With Dionisopoulos’s family in the fresh produce business, he had familiarity with the industry. And with the number of restaurants in Washington, he and Marafatsos knew there was room in the market for another distributor.
After eight months of rigorous market research and careful study of their competitors, Marafatsos and Dionisopoulos bought their first truck and started Delta Produce in September 2009.
“Delta Produce distributes fresh fruits and vegetables to restaurants, government agencies, country clubs, franchises, hotels and food service establishments throughout the Washington metro area.

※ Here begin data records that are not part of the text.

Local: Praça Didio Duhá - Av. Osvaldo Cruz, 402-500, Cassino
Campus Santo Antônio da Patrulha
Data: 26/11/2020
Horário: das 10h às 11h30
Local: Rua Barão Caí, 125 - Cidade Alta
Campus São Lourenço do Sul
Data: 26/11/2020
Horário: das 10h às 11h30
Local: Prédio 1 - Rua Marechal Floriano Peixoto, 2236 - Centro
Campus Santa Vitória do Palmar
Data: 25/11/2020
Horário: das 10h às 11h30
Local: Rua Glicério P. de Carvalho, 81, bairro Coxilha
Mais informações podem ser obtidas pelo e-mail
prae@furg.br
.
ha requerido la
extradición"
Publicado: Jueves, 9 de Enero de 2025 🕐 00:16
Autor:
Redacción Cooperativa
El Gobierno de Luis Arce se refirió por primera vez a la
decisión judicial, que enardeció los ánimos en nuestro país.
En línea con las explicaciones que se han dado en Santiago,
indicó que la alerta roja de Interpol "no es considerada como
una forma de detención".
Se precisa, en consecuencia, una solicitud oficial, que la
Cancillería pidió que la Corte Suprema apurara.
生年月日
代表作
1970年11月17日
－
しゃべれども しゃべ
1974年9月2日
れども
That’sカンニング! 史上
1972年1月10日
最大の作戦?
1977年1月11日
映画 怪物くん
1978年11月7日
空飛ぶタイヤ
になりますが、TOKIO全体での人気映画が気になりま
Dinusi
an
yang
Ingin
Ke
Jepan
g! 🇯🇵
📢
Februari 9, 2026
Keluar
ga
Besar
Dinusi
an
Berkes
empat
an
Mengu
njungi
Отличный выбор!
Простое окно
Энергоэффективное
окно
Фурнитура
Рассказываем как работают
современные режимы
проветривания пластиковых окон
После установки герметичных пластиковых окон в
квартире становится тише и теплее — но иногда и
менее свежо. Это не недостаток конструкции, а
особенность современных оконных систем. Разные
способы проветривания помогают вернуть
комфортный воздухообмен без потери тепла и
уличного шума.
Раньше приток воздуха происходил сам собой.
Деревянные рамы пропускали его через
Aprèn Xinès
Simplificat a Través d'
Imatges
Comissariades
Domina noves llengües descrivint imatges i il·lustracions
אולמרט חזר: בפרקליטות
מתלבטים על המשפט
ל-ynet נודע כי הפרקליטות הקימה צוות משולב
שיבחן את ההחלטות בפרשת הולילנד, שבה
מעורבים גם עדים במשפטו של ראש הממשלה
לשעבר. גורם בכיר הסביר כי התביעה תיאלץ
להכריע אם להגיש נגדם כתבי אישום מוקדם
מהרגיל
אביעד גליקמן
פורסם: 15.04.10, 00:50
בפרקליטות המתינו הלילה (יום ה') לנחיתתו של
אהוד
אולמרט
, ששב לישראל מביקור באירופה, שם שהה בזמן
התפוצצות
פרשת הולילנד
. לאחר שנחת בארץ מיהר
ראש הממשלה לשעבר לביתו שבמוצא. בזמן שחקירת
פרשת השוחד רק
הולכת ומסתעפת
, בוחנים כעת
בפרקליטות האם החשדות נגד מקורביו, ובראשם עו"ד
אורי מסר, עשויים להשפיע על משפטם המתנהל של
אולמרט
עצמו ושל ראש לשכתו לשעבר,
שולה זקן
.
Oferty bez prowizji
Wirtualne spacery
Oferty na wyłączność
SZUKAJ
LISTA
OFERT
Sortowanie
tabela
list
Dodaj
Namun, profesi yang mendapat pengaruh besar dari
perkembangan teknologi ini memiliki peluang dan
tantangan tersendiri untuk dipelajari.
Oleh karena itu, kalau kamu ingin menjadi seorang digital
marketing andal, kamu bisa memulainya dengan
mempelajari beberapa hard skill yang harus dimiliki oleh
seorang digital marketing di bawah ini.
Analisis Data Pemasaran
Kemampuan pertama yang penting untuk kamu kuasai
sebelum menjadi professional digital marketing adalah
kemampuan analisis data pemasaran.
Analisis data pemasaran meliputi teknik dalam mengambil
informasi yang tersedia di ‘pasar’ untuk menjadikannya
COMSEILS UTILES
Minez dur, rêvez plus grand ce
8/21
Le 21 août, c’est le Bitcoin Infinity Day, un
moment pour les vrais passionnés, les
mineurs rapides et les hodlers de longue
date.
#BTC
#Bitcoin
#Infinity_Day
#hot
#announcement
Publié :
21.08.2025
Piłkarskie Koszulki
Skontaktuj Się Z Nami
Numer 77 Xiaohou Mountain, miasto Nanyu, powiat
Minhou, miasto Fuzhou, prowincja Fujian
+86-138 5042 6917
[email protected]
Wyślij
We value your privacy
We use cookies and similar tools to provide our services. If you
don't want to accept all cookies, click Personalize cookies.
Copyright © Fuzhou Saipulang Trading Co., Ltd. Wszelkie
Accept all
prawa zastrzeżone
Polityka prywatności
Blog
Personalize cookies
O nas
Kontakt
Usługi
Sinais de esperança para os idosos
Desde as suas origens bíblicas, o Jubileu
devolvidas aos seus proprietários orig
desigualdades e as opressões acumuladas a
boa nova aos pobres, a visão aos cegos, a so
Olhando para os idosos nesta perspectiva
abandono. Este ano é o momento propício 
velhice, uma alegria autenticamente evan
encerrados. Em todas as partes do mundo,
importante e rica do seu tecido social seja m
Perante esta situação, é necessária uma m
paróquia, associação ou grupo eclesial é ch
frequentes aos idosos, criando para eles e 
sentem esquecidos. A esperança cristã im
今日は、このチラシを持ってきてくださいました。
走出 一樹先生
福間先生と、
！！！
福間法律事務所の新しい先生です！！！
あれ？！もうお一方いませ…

The perishable commodities sector is valued at more than $2 billion in this region alone.
“We offer more services than our competitors, including a full-time engineer to help customers build Web sites and market on social networks. No one else is offering this kind of service. We also pull together multiple orders to make sure every individual customer gets the best possible prices.
“Even starting up during the recession, we’ve had a lot of early success and we’ve been expanding at a great pace. We’ve nearly doubled our sales in the past year and we currently employ 18 people. We’ve added warehouse space in D.C. And we’ve broken into the government sector, landing contracts to serve cafeterias at the White House and 20 other government agencies. We’ve upped our operations to close to 24-hours, and we’ve expanded our geographic reach into Pennsylvania.
“Kosta and I are concentrating on business development, and we’ve hired someone to run the operations side of Delta Produce. Right now, we’re creating a sales team (up to this point, we’ve been the primary sales force), so we’re interviewing several candidates each week. As we add to the team, we need to make sure we add the right people and that they sell our company the right way.
“As we land larger clients, they want bigger lines of credit. As a startup company, cash flow can be an issue. Our suppliers need to be paid, but our customers may want 30- or 60-day lines of credit before they pay us. We’ll have to figure how to balance that and still stay cash-flow positive.”
Asher Epstein, managing director, Dingman Center for Entrepreneurship
“As you expand, your scaling issues boil down to systems and people.
“The system you’ve established is the lifeblood of your organization, but you shouldn’t necessarily always do things the same way because that’s the way you started out. Don’t make this a communal responsibility — have one person accountable for systems/operations with a rigorous review process and continual assessment for constant improvement to efficiency.
“Have at least monthly team meetings. As Delta Produce grows, your touch point with each individual employee will diminish so you have to think about how to put your stamp on the culture in a tangible way.
“Money is what runs this business. You’ll be paying your suppliers today, but your customers rely on paying you later through lines of credit. You need ways to fund that gap. There are options — you could raise an equity investment, seek an angel investor or secure a bank loan. Do a rigorous forecast of cash flow. Don’t put yourself in a position where you’re over-leveraged.
“Another option: Let your customers close your cash-flow gap. See if there is a model where you can incentivize customers to pay earlier through discounts or other benefits. Think about aggressive ways that you can get your customers to pay early and often and let them benefit, too.”
Delta Produce is in the running in Bloomberg BusinessWeek as the top promising company started by young entrepreneurs under 25.